Supplied material:
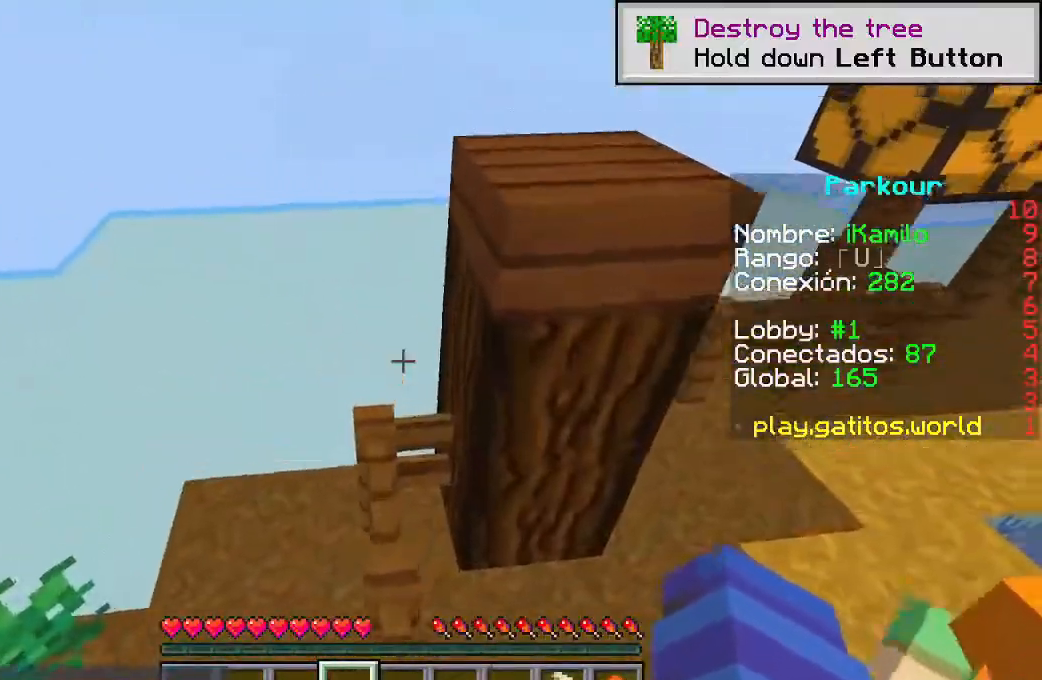
{"keys": [], "mouse": [], "events": [[33, "space", "down"], [150, "d", "down"], [233, "space", "up"], [300, "w", "up"], [333, "d", "up"]]}
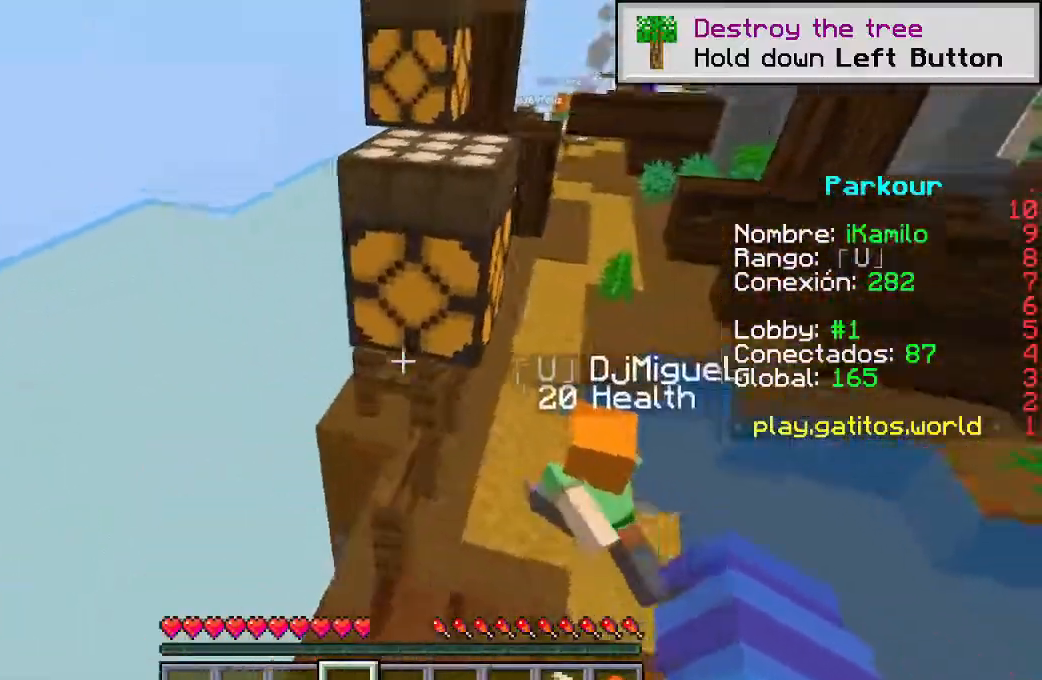
{"keys": ["w"], "mouse": [], "events": [[183, "w", "down"], [300, "space", "down"], [500, "space", "up"]]}
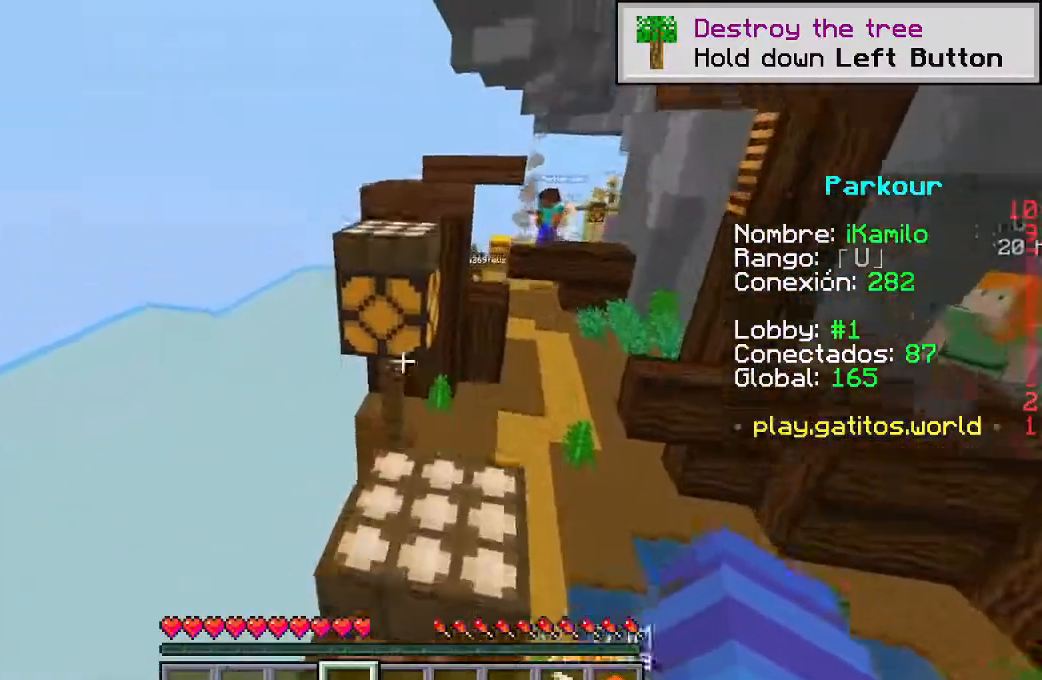
{"keys": ["w"], "mouse": [], "events": [[250, "space", "down"], [483, "space", "up"]]}
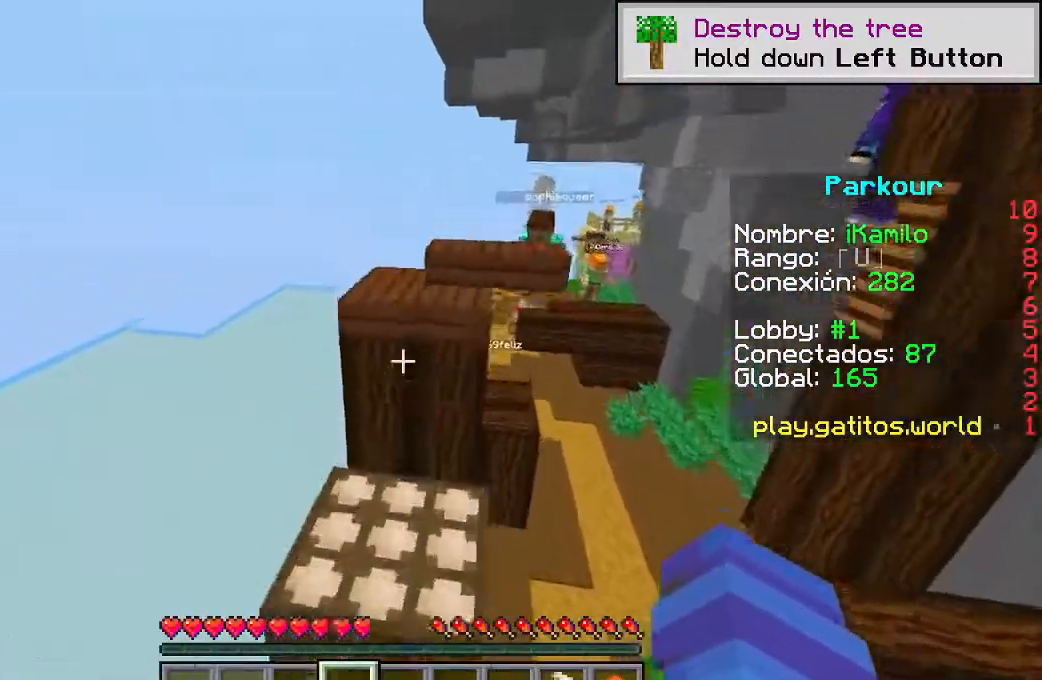
{"keys": ["a", "w"], "mouse": [], "events": [[267, "space", "down"], [333, "a", "down"], [450, "space", "up"]]}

What you need to do:
Every line above is to be given again exactly, apart from the pictures.

Result of the task:
{"keys": [], "mouse": [], "events": [[33, "space", "down"], [150, "d", "down"], [233, "space", "up"], [300, "w", "up"], [333, "d", "up"]]}
{"keys": ["w"], "mouse": [], "events": [[183, "w", "down"], [300, "space", "down"], [500, "space", "up"]]}
{"keys": ["w"], "mouse": [], "events": [[250, "space", "down"], [483, "space", "up"]]}
{"keys": ["a", "w"], "mouse": [], "events": [[267, "space", "down"], [333, "a", "down"], [450, "space", "up"]]}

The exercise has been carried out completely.